The Federal Circuit has upheld a jury verdict invalidating patent claims covering a software product that the plaintiff had demonstrated and sold prior to filing a patent application. Leader Technologies, Inc. v. Facebook, Inc., No. 2011-1366 (May 8, 2012).
The claimed invention was conceived in August 1999. Development of software based on the invention began “immediately” thereafter, and completed sometime in (or maybe a little before) 2002. The moral to this story is to not wait over three years to file a patent application; only on December 11, 2002, did Leader file a provisional patent application. Subsequently, on December 10, 2003, Leader filed a utility application that issued as U.S. Patent 7,139,761. The patent claims were drawn to a “data management system” that “allows users on a network to communicate and collaborate on a large scale.”
Around the time that the software product was completed, Leader began offering it for sale.

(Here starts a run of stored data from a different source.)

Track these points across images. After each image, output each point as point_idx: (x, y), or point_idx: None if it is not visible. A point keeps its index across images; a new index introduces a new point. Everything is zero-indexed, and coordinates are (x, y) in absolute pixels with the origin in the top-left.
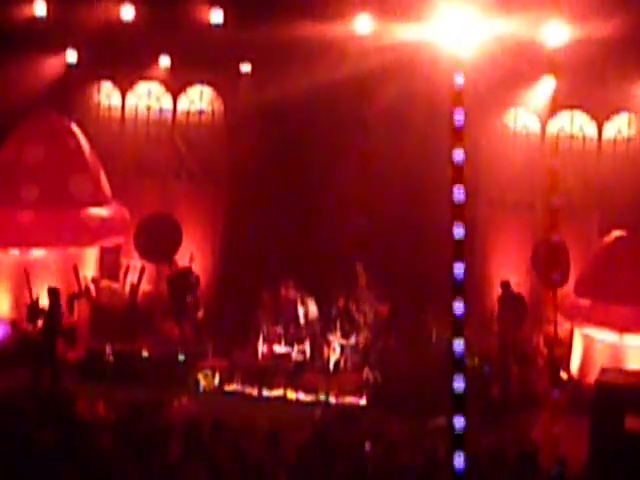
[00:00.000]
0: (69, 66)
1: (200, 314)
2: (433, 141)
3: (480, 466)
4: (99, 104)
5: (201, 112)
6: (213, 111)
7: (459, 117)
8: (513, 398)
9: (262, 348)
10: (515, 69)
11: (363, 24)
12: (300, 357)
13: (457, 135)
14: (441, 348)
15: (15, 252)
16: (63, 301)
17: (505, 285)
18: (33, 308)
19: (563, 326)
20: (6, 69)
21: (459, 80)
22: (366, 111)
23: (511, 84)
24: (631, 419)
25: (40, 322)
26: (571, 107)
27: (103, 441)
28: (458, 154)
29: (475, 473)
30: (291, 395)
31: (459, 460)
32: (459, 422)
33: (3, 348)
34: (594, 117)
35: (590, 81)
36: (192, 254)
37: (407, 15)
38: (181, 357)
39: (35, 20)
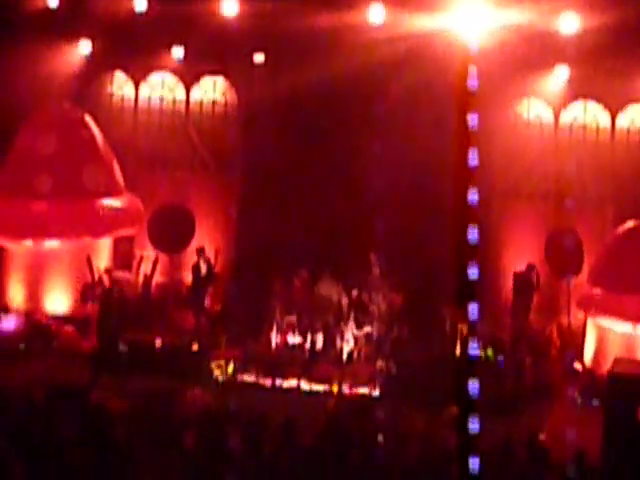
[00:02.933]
0: (82, 57)
1: (218, 306)
2: (446, 130)
3: (492, 456)
4: (112, 95)
5: (214, 102)
6: (226, 101)
7: (472, 120)
8: (527, 389)
9: (275, 338)
10: (528, 58)
11: (376, 14)
12: (313, 347)
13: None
14: (454, 338)
15: (29, 243)
16: (77, 292)
17: (530, 267)
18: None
19: (576, 316)
20: (20, 60)
21: (472, 83)
22: (379, 101)
23: (524, 74)
24: None
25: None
26: (585, 97)
27: (117, 431)
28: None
29: (487, 464)
30: (305, 385)
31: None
32: (474, 424)
33: (17, 339)
34: (608, 107)
35: (604, 71)
36: (218, 249)
37: (420, 5)
38: (195, 347)
39: (48, 11)
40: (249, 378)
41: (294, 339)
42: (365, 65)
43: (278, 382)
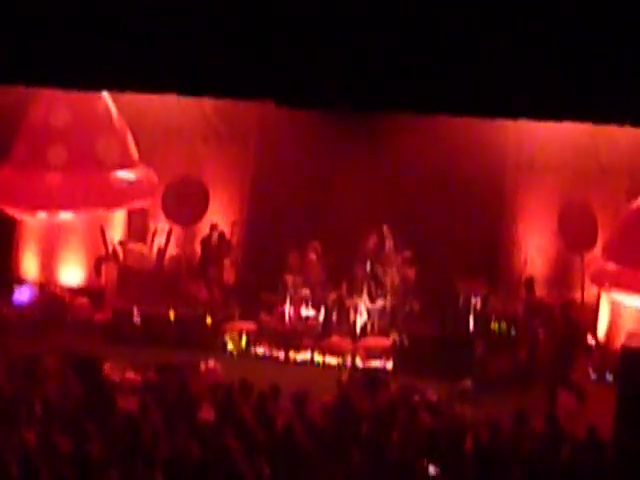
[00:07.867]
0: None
1: (232, 278)
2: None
3: (505, 429)
4: None
5: None
6: None
7: None
8: (539, 362)
9: (289, 311)
10: None
11: None
12: (326, 320)
13: None
14: (468, 311)
15: (43, 215)
16: (91, 264)
17: None
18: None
19: (590, 290)
20: None
21: None
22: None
23: None
24: None
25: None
26: None
27: (130, 403)
28: None
29: (500, 436)
30: (318, 358)
31: None
32: None
33: (31, 310)
34: None
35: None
36: (235, 221)
37: None
38: (208, 320)
39: None
40: (262, 350)
41: (307, 312)
42: None
43: (291, 354)
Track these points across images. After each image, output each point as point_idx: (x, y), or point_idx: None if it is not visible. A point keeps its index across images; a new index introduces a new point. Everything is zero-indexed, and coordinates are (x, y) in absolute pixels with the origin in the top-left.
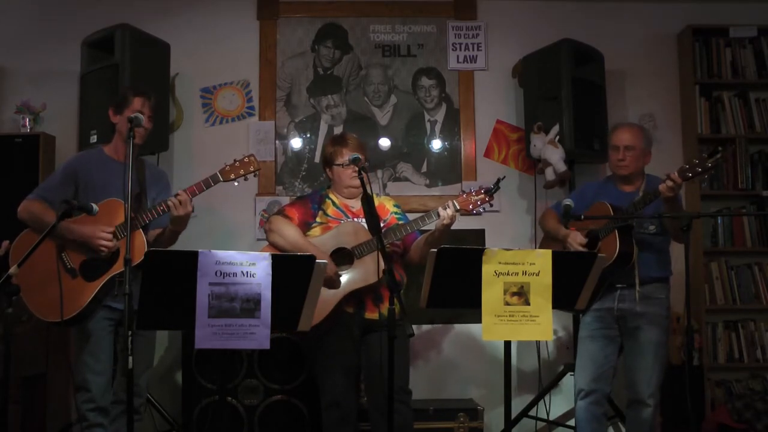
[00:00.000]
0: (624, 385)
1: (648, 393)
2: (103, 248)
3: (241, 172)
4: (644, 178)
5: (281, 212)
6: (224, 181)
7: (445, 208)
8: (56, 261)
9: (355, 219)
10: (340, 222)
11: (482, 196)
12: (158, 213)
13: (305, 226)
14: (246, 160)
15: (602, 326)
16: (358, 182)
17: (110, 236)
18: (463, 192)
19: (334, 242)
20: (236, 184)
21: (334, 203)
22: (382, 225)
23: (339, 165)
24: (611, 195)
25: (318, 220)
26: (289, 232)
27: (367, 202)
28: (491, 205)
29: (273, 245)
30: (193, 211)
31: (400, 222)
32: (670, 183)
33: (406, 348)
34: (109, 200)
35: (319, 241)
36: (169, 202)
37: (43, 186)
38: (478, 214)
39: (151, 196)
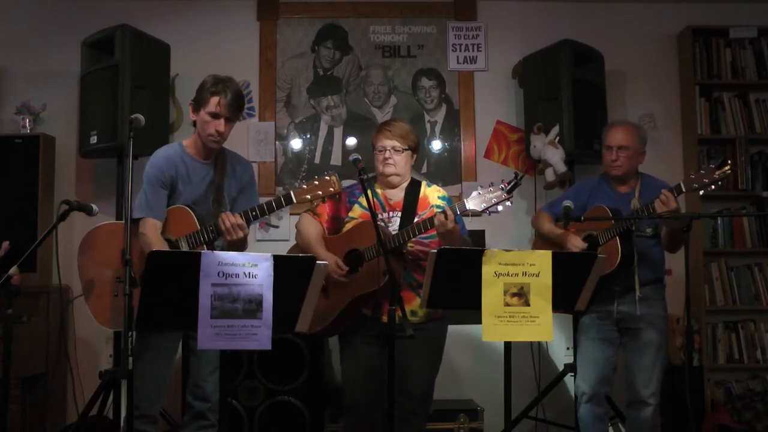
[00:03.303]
0: (624, 386)
1: (649, 393)
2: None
3: (319, 193)
4: (639, 177)
5: (312, 208)
6: (298, 202)
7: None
8: (123, 267)
9: (391, 212)
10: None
11: (499, 192)
12: (212, 235)
13: (336, 222)
14: (327, 178)
15: (602, 329)
16: (389, 170)
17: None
18: (481, 187)
19: (348, 243)
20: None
21: (375, 193)
22: (416, 220)
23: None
24: (607, 196)
25: (351, 215)
26: (307, 232)
27: (411, 193)
28: (511, 203)
29: (298, 244)
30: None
31: None
32: (663, 198)
33: (433, 353)
34: (175, 207)
35: (333, 242)
36: (222, 227)
37: (145, 202)
38: (495, 212)
39: (231, 195)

A white paper published in January 2002 offered licenses for sale, and represented that Leader was “already commercializing” the product. The white paper also detailed the product’s functionality and advantages over prior systems. One of the inventors, McKibben, gave a product demonstration to Boston Scientific in November 2002, and to “a number of other companies” by December 8, 2002. Leader’s discovery responses stated that the ’761 patent covered its software product. When Facebook deposed McKibben, looking back in time, he could not point to any specific version of the product that the ’761 patent did not cover.
Based on these facts, the jury found that claims of the ’761 patent were invalid based on both on-sale and public use bars of 35 U.S.C. § 102(b). Leader appealed after the District Court denied its post-trial motions to set aside the jury verdict. The jury also found that Leader was not entitled to the benefit of the provisional application, which Leader did not appeal.
Leader did not deny that its “product was offered for sale and publicly used prior to December 10, 2002, the critical date.” Further, Leader did not “contest that the invention was ‘ready for patenting’ prior to the critical date.” Rather, Leader rested its hopes on the argument “that Facebook failed to offer clear and convincing evidence that the version of Leader2Leader® offered for sale or used prior to December 10, 2002 fell within the scope of the asserted claims.” Facebook responded that Leader’s own internal documents demonstrated the applicability of the on-sale and public use bars.
The Federal Circuit agreed with Facebook. Leader’s discovery responses admitted that its product was embodied in the patent claims. Functionality described as early as January 2002 in Leader’s documents, e.g., the white paper, demonstrated the existence of claimed functionality. The jury was entitled to discredit McKibben’s trial testimony that the 2002 product did not fall within the patent claims, especially where another witness’s testimony supported the jury’s finding. Although recognizing that two versions of the same software product may function differently,” the Federal Circuit saw no “contemporaneous evidence in the record that indicates that [Leader’s product] that existed prior to the critical date was substantively different from the post-critical date software; indeed, the evidence points in the opposite direction.” Therefore, the judgment of the District Court was affirmed.
Presumably, this decision will remain relevant under the new Section 102(a)(1) of the America Invents Act, which becomes effective in March 2013, and provides that “[a] person shall be entitled to a patent unless—(1) the claimed invention was patented, described in a printed publication, or in public use, on sale, or otherwise available to the public before the effective filing date of the claimed invention.”